» **WHAT YOU HAVE TO DO**:
Every line from the one with "right eye: (572, 226)" to the end of the entries, both included, is to be copied exactly; the other lines stay out.

» **RECORDED INFORMATION**:
= = = = =

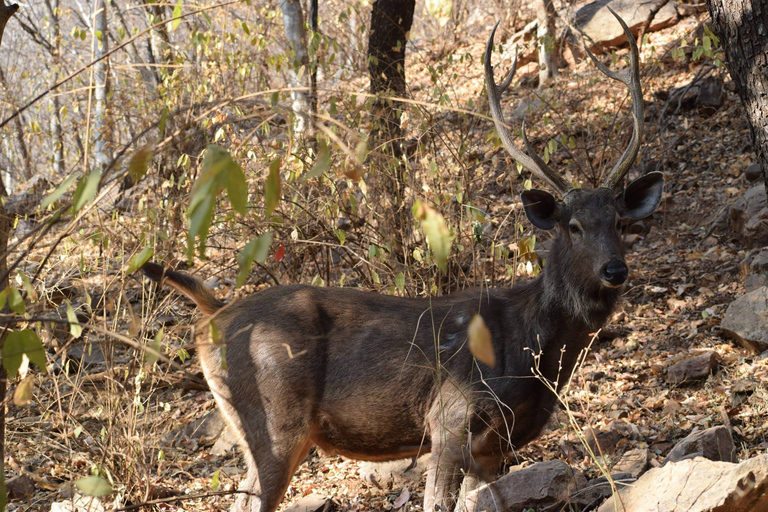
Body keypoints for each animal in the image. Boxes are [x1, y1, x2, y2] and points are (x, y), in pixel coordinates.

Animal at [141, 9, 664, 512]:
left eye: (619, 221)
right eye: (572, 226)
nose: (614, 270)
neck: (532, 348)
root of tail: (213, 313)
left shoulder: (495, 447)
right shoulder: (450, 416)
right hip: (273, 418)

= = = = =

» **WORKED SOLUTION**:
right eye: (572, 226)
nose: (614, 270)
neck: (532, 348)
root of tail: (213, 313)
left shoulder: (495, 447)
right shoulder: (450, 416)
right hip: (273, 418)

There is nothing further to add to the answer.